Essen. Überall Zigaretten, wilde Müllkippen – das ist nicht nur ein Problem armer Stadtteile. Wir treffen Reiniger Michael Buckert in Essen-Werden.

In großen Müllbeuteln liegen Kabel, aus denen jemand das wertvolle Kupfer geschält hat. Dort hat jemand eine Druckerpatrone hingeworfen, hier einen Kanister – er ist zu einem Drittel mit Motoröl gefüllt. Leere Kartons stapeln sich vor den Altpapiercontainern, die noch gar nicht voll sind. „Ich kann es nicht verstehen“, sagt Eva Schohregge und schüttelt bei diesem Anblick den Kopf. Immer wieder, wenn die 61-Jährige ihr Altpapier wegbringen möchte, türmt sich der Müll vor den Containern. „Ich ärgere mich schwarz.“

Dabei lebt sie nicht in einem sogenannten Problemstadtteil. Die wilde Müllkippe befindet sich im schicken Stadtteil Essen-Werden, auf dem Parkplatz in der Nähe des Doms. „Die Containerplätze sind schwierig – sowohl im Essener Norden als auch im Süden“, sagt Michael Buckert. Er ist Reiniger bei den Essener Entsorgungsbetrieben.

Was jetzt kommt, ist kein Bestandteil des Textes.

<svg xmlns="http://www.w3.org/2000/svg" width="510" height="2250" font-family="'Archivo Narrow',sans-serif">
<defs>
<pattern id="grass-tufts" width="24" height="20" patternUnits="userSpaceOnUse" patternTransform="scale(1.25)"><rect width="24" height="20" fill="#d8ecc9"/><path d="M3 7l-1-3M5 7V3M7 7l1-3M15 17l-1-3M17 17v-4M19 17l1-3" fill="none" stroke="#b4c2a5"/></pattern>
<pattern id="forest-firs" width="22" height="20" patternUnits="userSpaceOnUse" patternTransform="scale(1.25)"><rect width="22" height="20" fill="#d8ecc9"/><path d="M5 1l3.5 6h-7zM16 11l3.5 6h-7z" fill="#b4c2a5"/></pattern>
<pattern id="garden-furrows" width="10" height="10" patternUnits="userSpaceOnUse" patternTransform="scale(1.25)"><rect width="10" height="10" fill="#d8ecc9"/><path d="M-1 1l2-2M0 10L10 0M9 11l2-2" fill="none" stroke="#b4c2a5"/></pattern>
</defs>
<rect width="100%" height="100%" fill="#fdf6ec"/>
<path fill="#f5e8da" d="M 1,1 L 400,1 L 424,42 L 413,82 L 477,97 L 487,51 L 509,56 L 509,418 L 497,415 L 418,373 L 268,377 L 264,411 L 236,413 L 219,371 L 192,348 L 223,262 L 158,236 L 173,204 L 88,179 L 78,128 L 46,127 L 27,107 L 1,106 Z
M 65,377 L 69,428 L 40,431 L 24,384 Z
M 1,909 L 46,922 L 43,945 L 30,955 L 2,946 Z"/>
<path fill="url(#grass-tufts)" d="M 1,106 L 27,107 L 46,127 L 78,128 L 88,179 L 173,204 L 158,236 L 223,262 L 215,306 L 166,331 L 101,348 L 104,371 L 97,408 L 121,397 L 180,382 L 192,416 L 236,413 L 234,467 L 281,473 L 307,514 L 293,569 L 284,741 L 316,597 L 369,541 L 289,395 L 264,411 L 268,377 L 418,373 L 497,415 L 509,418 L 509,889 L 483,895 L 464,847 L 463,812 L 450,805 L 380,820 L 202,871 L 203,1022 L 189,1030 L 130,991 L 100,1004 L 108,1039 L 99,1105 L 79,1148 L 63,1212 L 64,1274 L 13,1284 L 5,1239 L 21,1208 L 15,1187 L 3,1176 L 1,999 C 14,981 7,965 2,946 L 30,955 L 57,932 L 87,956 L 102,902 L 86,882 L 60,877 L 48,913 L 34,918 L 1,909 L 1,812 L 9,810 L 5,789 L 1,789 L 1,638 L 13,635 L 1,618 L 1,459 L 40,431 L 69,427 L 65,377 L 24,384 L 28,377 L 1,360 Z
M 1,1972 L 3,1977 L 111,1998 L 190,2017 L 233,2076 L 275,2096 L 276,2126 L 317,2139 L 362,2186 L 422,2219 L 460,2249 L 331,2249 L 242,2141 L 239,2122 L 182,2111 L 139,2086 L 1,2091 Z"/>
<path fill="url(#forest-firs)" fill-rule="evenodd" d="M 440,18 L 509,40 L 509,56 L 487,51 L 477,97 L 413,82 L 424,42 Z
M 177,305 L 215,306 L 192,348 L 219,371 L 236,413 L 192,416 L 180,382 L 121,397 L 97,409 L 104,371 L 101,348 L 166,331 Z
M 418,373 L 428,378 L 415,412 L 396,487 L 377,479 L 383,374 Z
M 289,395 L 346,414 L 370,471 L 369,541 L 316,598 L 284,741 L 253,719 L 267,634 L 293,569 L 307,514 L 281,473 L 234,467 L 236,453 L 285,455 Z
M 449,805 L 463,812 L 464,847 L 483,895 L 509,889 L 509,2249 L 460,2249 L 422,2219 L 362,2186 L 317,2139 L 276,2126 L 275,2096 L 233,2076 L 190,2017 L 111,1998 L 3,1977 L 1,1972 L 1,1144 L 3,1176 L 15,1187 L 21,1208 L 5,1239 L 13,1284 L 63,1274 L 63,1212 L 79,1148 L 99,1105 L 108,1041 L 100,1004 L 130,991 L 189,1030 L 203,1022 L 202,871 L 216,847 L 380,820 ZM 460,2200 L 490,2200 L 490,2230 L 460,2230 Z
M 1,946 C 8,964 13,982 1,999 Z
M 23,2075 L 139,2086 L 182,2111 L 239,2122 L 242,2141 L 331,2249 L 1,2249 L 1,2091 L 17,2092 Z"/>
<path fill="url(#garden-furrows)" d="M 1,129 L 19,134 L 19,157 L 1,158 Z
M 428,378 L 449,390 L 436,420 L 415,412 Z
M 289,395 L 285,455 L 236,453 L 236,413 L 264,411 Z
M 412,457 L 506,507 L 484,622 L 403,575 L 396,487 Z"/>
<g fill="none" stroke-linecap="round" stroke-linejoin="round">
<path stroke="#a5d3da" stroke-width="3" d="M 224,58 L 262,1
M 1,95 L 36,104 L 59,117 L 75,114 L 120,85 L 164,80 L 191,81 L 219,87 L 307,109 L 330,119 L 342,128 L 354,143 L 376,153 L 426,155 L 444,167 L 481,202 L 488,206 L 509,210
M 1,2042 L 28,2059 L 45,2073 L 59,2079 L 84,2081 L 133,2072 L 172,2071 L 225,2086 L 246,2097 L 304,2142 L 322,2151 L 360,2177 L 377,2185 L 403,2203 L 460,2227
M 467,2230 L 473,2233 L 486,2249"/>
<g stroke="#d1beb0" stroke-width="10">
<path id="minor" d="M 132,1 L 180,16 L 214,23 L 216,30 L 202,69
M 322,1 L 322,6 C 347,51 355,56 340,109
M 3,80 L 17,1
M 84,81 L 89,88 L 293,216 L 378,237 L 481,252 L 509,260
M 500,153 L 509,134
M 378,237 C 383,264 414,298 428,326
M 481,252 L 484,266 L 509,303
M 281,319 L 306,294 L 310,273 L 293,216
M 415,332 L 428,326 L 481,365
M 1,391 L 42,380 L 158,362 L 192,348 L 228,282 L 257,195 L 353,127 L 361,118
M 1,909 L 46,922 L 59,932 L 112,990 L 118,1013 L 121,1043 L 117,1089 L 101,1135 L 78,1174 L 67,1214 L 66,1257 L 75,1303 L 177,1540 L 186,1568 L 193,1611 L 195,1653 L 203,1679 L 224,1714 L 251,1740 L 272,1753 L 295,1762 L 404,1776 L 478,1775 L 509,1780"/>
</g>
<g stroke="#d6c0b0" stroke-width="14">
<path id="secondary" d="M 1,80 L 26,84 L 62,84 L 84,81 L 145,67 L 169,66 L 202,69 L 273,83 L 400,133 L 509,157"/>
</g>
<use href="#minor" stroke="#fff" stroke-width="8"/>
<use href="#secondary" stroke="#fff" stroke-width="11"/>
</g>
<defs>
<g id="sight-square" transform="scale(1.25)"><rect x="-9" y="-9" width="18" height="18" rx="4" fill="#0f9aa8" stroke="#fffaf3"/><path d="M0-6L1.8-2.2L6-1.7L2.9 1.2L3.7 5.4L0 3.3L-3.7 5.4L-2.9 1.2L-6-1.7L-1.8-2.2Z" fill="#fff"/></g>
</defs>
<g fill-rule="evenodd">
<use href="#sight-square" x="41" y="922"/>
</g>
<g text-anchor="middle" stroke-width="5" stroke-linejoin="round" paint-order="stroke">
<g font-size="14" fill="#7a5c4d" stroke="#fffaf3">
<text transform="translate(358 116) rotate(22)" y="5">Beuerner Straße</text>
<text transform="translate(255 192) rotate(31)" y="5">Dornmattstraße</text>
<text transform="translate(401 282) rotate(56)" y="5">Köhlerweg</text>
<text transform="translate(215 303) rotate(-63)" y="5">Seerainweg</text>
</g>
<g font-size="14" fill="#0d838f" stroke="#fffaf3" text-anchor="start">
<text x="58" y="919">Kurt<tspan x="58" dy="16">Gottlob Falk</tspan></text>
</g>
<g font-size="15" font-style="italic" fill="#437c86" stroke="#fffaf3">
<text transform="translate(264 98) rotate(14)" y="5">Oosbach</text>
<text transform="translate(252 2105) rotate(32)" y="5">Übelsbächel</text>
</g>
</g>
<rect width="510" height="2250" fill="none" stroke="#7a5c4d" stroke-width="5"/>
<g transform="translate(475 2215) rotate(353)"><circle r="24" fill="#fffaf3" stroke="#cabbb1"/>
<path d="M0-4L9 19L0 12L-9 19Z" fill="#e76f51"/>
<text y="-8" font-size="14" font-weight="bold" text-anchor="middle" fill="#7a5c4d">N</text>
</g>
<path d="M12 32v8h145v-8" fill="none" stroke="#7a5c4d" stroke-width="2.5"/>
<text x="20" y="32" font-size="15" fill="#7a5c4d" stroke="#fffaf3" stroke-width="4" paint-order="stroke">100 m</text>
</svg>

Müll: Nur ein Problem in den Problemstadtteilen? Nein. Wir treffen Müllwerker Michael Buckert im schicken Essen-Werden.
Wilde Müllkippe in Essen-Werden: Reiniger Michael Buckert von der Abfallabfuhr findet Pappkartons neben leeren Containern sowie Kabel, Druckerpatrone, einen Ölkanister. © FUNKE Foto Services | Kerstin Kokoska

Müll, der einfach achtlos weggeworfen wird, ist ein immer größeres Problem im Ruhrgebiet. Allein die Stadt Essen gibt jedes Jahr 1,6 Millionen Euro aus, um diesen illegalen Abfall zu entsorgen. Dabei kostet das Einsammeln besonders viel. Doch das Müll-Problem ist nicht nur eine Frage der Kosten oder der Anzahl der Papierkörbe. Es ist ein gesellschaftliches Ärgernis. Die Menschen regen sich auf, wenn sie in Kaugummi treten und über Pappkartons steigen müssen, um ihr Altglas in den Container zu werfen.

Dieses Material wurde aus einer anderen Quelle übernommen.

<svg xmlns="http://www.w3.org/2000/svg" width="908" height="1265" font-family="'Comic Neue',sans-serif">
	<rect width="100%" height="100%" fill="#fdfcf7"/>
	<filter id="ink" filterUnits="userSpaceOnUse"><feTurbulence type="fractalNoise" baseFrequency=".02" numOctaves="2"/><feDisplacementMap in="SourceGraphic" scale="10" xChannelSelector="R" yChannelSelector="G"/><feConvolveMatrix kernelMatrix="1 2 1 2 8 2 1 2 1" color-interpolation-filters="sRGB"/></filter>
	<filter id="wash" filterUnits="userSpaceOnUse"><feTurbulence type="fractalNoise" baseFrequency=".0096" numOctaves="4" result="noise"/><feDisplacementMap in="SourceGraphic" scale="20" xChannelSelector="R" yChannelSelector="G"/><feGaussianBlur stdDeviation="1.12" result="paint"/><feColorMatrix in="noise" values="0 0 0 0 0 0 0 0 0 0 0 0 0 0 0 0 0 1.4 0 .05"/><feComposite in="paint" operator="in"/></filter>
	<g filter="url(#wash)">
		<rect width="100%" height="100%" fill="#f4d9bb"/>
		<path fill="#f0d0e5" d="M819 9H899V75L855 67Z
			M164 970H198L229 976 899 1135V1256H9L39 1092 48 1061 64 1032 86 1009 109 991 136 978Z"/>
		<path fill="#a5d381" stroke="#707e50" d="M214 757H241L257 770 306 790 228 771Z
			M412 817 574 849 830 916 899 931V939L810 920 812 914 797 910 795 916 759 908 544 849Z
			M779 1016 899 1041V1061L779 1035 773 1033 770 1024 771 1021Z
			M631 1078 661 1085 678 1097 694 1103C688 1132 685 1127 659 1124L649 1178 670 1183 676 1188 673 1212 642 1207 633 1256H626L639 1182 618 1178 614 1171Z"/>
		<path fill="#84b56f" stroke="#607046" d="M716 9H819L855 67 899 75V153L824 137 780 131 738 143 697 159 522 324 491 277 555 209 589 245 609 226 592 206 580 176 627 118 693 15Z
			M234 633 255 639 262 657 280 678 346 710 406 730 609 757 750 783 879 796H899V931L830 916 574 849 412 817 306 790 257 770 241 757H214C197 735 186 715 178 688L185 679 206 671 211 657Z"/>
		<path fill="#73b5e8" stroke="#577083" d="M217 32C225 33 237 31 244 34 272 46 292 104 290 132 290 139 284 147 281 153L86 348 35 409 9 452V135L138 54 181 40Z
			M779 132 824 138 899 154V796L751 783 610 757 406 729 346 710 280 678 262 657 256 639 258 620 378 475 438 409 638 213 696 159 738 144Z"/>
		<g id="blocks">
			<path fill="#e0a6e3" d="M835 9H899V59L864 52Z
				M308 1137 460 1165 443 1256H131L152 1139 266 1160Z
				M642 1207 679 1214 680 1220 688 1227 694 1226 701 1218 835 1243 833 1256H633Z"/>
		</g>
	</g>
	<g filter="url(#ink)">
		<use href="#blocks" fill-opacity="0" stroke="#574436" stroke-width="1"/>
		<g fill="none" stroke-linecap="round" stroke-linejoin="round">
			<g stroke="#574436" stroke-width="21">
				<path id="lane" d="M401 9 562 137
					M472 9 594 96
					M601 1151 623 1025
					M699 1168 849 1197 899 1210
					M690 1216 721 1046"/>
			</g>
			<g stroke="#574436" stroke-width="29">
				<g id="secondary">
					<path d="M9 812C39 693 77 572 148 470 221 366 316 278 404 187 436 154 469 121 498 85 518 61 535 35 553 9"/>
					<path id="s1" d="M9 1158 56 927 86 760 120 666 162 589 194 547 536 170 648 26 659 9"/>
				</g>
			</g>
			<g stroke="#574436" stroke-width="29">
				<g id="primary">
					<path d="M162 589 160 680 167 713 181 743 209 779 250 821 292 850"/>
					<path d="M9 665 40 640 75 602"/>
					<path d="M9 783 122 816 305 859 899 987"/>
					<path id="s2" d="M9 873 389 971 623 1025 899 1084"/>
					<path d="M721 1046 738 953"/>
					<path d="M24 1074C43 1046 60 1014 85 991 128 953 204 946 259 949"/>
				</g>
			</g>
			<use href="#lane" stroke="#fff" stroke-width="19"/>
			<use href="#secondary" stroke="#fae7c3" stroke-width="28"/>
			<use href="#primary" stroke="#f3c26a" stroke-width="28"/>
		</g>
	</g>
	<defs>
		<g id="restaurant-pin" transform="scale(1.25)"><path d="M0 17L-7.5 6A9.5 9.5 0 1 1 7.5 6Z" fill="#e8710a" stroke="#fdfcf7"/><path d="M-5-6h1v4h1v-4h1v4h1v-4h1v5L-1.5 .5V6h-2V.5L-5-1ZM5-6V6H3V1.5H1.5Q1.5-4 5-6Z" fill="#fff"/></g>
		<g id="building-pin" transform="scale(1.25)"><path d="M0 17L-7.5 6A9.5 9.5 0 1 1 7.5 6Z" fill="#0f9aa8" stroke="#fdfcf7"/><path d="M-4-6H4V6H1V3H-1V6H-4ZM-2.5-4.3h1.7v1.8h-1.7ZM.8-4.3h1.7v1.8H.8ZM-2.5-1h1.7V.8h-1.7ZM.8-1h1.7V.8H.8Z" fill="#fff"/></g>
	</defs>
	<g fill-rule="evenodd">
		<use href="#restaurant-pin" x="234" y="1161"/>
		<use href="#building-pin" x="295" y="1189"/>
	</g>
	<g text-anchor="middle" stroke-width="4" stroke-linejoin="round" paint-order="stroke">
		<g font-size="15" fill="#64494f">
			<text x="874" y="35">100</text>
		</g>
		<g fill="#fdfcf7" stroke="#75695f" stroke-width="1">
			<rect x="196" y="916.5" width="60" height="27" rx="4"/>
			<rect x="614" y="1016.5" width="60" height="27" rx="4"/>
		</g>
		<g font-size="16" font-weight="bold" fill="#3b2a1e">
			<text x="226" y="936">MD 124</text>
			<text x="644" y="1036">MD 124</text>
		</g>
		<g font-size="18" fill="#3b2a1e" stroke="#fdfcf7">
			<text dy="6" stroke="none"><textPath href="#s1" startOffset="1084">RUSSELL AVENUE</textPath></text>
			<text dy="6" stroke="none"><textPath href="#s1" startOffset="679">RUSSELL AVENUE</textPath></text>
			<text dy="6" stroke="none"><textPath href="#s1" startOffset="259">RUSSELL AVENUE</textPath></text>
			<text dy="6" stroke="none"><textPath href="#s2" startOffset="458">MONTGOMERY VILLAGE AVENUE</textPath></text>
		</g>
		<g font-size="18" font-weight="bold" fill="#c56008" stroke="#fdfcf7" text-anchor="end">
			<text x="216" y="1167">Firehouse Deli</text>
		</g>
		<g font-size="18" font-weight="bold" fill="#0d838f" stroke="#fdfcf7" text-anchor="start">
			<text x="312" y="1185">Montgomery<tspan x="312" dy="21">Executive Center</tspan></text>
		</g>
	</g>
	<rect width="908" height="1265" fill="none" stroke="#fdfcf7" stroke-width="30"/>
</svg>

Zügig entsteht eine Abstiegsspirale: Wo schon Abfall liegt, wird der Müll-Haufen schnell größer und größer – und die Lebensqualität kleiner. Michael Burkert ist einer von denjenigen, die diesem Abstieg ein Ende setzen möchten. Der 45-Jährige kennt sich aus. „Ich fahre die GKM, die Großkehrmaschine, und die KKM, die Kleinkehrmaschine“, sagt der Reiniger. Und das in ganz Essen. Wer Michael Buckert begleitet, lernt viel über den Müll – und die Gesellschaft.

Müll: E-Zigaretten werden achtlos weggeworfen

An diesem Tag ist der Reiniger zu Fuß unterwegs. Seine Handkarre rumpelt über das Kopfsteinpflaster auf der Grafenstraße in Werden. In den Lücken zwischen den Steinen klemmen die Zigarettenkippen. Einen kleinen Haufen davon wird er später an einer Bushaltestelle auffegen. Der Müll türmt sich. „Immer da, wo die Menschen warten müssen.“ Sie werfen die Kippen achtlos weg. Dabei sind die Filter giftig – und auch das Nikotin in den Zigaretten schädlich fürs Grundwasser.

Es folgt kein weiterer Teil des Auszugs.